Even the cinematographic style is too clean. Every lamp glows with a soft golden light, and glittering God-like rays pour through every window. The actors look like dolls, freshly plucked from their plastic packages and put on display in their perfect countryside home. This veneer is one of many strategies Curtis employs that keeps the audience at a distance. It becomes hard to engage with characters who don’t look or feel like real people, and it’s even harder to accept a world that looks plasticized in its pristine perfection.
The real crime of “Goodbye Christopher Robin” is that, despite the resonance of Christopher’s plight, the story is poorly told and poorly presented. The third act is a mess of sloppy symbolism and convenient plot contrivances. In the film’s final moments, Christopher and Alan talk and make up — two decades of neglect are erased in a two–minute conversation. It’s a manipulative move on Curtis’s part, a way to appease viewers who can’t handle conflict. It’s too easy. It’s too trite. It’s as if Curtis expects the viewer to forgive Alan’s neglect and Daphne’s verbal abuse, as if he expects the viewer to forget the way Alan ignored Christopher and subjected him to the anxieties of fame. What should have been a bleak family drama is sanitized to a detrimental degree.

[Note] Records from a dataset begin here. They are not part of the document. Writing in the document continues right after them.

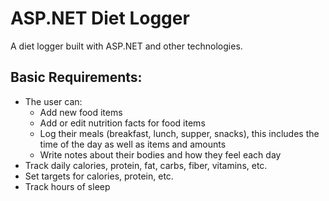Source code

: # ASP.NET Diet Logger
A diet logger built with ASP.NET and other technologies.

## Basic Requirements:

- The user can:
  - Add new food items
  - Add or edit nutrition facts for food items
  - Log their meals (breakfast, lunch, supper, snacks), this includes the time of the day as well as items and amounts
  - Write notes about their bodies and how they feel each day
- Track daily calories, protein, fat, carbs, fiber, vitamins, etc.
- Set targets for calories, protein, etc.
- Track hours of sleep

“Goodbye Christopher Robin” is a bland telling of a heartrending story. Some of the pathos peeks through the cracks in the artificial veneer obscuring the film’s emotional core. The viewer is kept at arm’s reach. Curtis had an opportunity to tell a genuine, challenging story — a frustrating look at fame and fatherhood — but instead played it safe and squandered a golden opportunity.